» Text extract:
Paddling, and SUP in particular, is a great fitness activity.  Not only does it provide you with all the pleasures of being outdoors and on the water while you do it, it is particularly effective at promoting the entire spectrum of components of fitness.

Paddling is an endurance activity that allows you to train all your energy systems.  Longer, slower, steady-state work helps you develop your aerobic fitness.  Harder paddling for longer distances and longer interval training allows you to train your anaerobic threshold – the point at which the ATP production in muscles begins to switch from being primarily aerobic to primarily anaerobic.  Lastly, paddling lends itself well to shorter, higher intensity intervals so you can do high intensity interval training (HIIT) workouts that are popular in many gyms and fitness programs.

Paddling requires a good deal of strength and, as such, is a great activity for developing strength and power endurance in your core muscles, legs and upper body.  It also requires balance, and is a great activity for training balance and enhancing the proprioception in all of the muscles you use for balance and stability.

Not only is paddling a full-body activity, it is also a completely bilateral activity, meaning you do it more or less equally on both sides.  Therefore, it is a great activity for not only developing a strong body, but also a well-balanced body.

So, let’s take a look at how to incorporate SUP into your summer fitness plan, first from the perspective of a new, novice paddler and then for a more experienced one.

SUP for fitness for new paddlers

If you’re looking for a new summer activity to build your fitness, SUP is a great choice.  Not only does it allow you to address all of the components of fitness described above, it allows you to do it on the water where you can make the most out of the beautiful summer weather while it lasts.

If you’re new to paddling, you can use SUP as a fitness activity regardless of the type of board you’ve purchased.  While race and touring boards might lend themselves a little better to doing higher intensity work and intervals, there’s no reason you can’t do this kind of work and enjoy the benefits of it while paddling a recreational board.  The key lies in knowing how to paddle your board to get the most out of it.

If you’re going to use SUP as a fitness activity comparable to the way you’d use a piece of cardio equipment that you find in a gym, you’re going to have to learn how to paddle hard enough to elevate your heart rate to a similar level.  To do this, you’re going to need to learn how to feel stable on your board and paddle using your bigger muscles preferentially over smaller muscles.  You’re also going to need to learn how to track your board straight so that you are not constantly changing sides or having to stop to correct the direction your board is heading in.

These skills have been covered in detail in previous posts so we won’t get into them in detail here.  What I’d like to present here is a plan for integrating these skills into your paddling and, in the process, making you more “workout ready” so that you can more quickly start to use SUP as an effective part of your summer fitness plan.

Learn stability first

Before you’re going to be able to paddle hard enough to work comparably to the way you’d work on a treadmill or exercise bike at the gym, you’re going to have to establish some familiarity with your board and develop some confidence in your stability.

I discussed stability in detail here .  This post outlines how to become familiar with the stability limits of your board and tips and techniques you can use while paddling to enhance your stability.  While these tips and techniques are extremely powerful and will make a huge difference, they’re going to take a little time to master and successfully apply.  I’d suggest while incorporating these skills and developing your balance, you may want to do your aerobic work on land in another activity.  You’ll have your hands full initially developing the comfort on your board that you’ll need to be able to work aerobically for an extended period. However, this process doesn’t necessarily have to take a long time.

» Request 1:
List every type of paddleboard named in the text on stand-up paddling for fitness.
» Request 2:
Answer these questions from the text on stand-up paddling for fitness. Mark each answer with its letter.
(a) What does it mean that paddling is a completely bilateral activity?
(b) How is the anaerobic threshold defined?
(c) Where does the text suggest doing aerobic work while a new paddler is still developing balance?
» Request 3:
Carry on the text on stand-up paddling for fitness from its last sentence.

» Raw data:

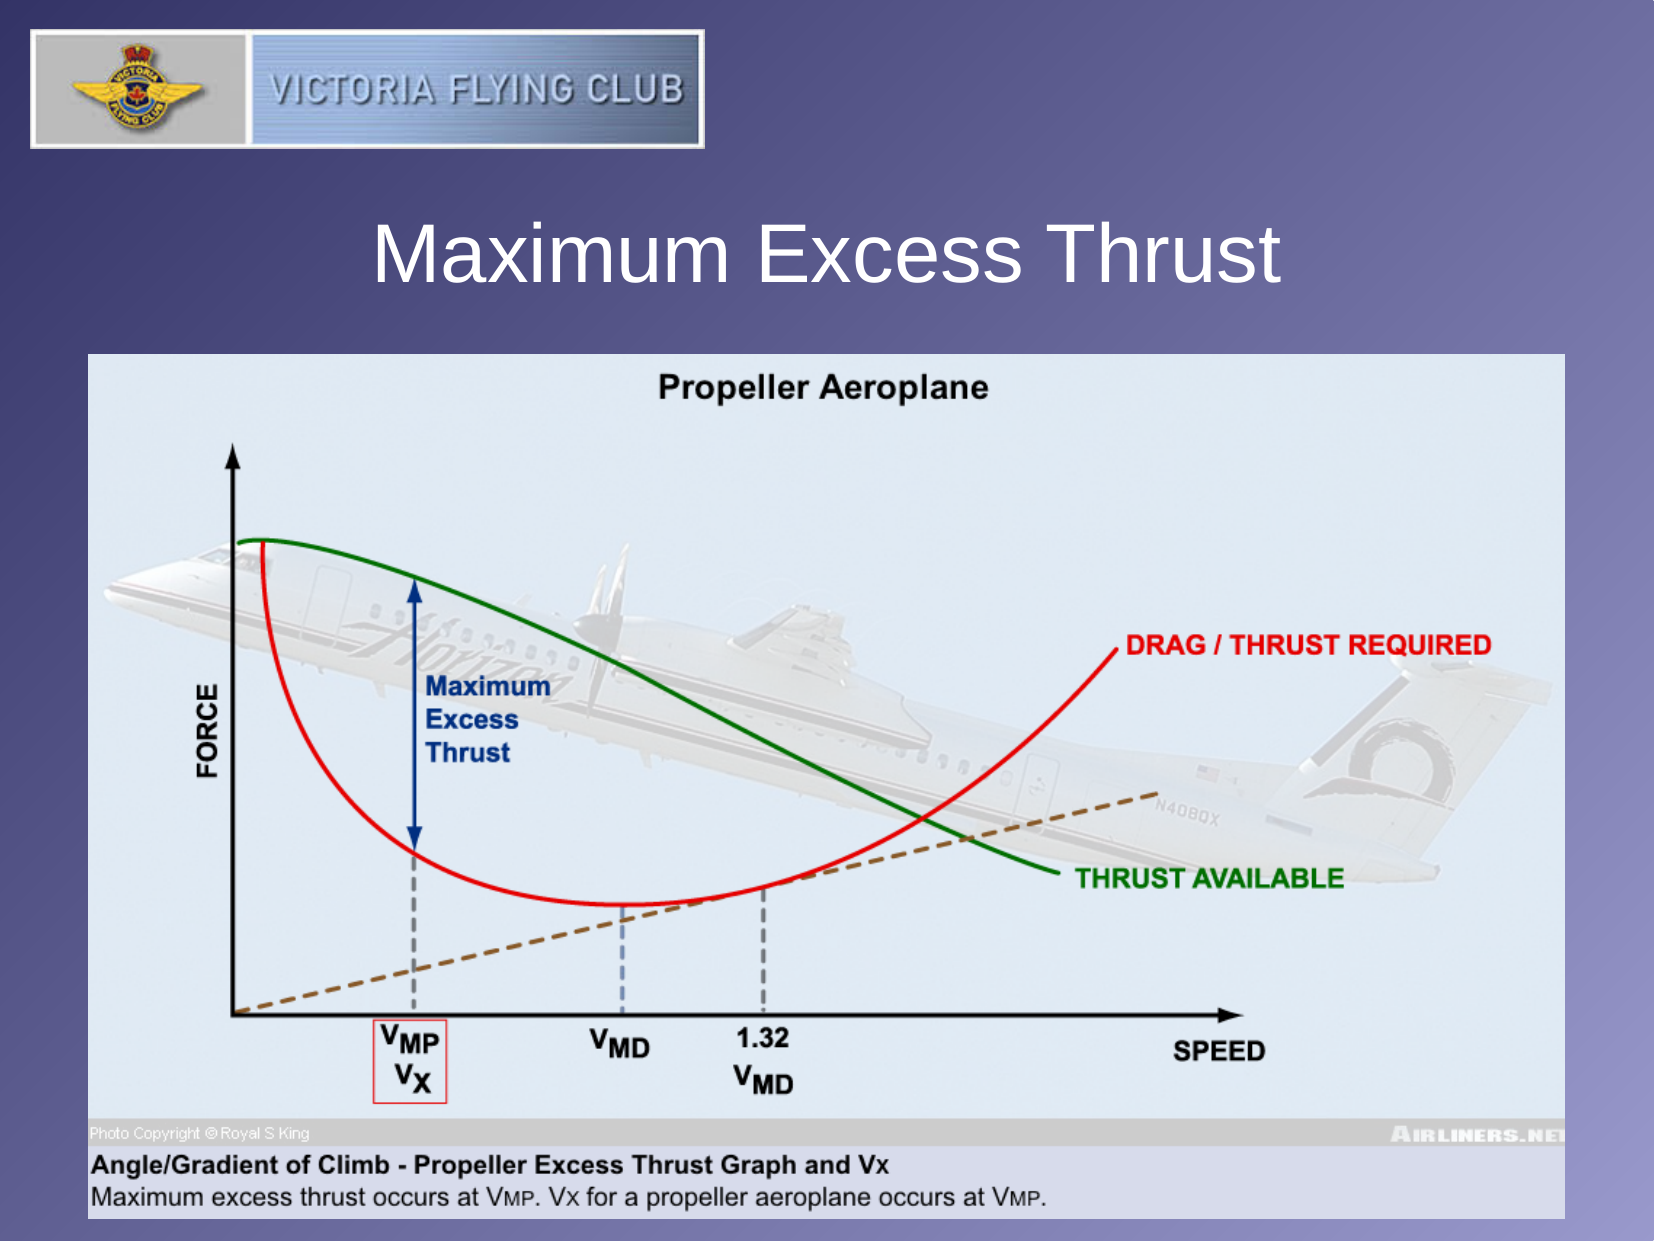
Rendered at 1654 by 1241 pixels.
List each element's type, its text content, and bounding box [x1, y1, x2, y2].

» Written response 1:
Race boards
Touring boards
Recreational boards

» Written response 2:
(a) You do it more or less equally on both sides.
(b) It is the point at which the ATP production in muscles begins to switch from being primarily aerobic to primarily anaerobic.
(c) On land, in another activity.

» Written response 3:
If you’re willing to get out a few times of week on your board and make a real effort to incorporate the suggestions provided, you should feel quite confident on your board in flat water within a couple of weeks. Having this confidence opens up a whole new world of possibilities for you on your board, allowing you to not only do harder work, but also learn to paddle safely and enjoyably in a greater variety of water conditions.

Once you feel stable, learn how to steer your board

When you feel confident enough to paddle harder and can feel your heart rate elevating as you do, you’re ready to move on to the next step – learning to track your board straight.

Why is tracking straight important?  Well, if you’re constantly changing sides every 3 to 5 strokes to keep your board running straight, it’s going to really impact your ability to work hard enough to keep your heart rate in a training zone.  I’d suggest that if you’re going to really be able to work hard aerobically, you’re going to need to take at least 12 to 15 strokes a side before having to change sides to steer.  This will allow you to spend sufficiently more time paddling and less time changing sides, thus allowing you to work harder and load your cardiovascular system more.

You’ll find all the information you need to know about tracking straight here.  If you feel stable on your board, are paddling in calm water, and take some time to practice these suggestions on land a bit first, you should be able to make significant improvements to tracking your board straight within one workout.  You’ll probably find one side easier to successfully execute these board tracking techniques on than the other.  My suggestion would be to really work on be “easier” side first, till you feel like you can do it very successfully.  Then, you’ll find it easier to successfully learn to track straight on the side that you find more difficult simply by mirroring the process that you used on your stronger side.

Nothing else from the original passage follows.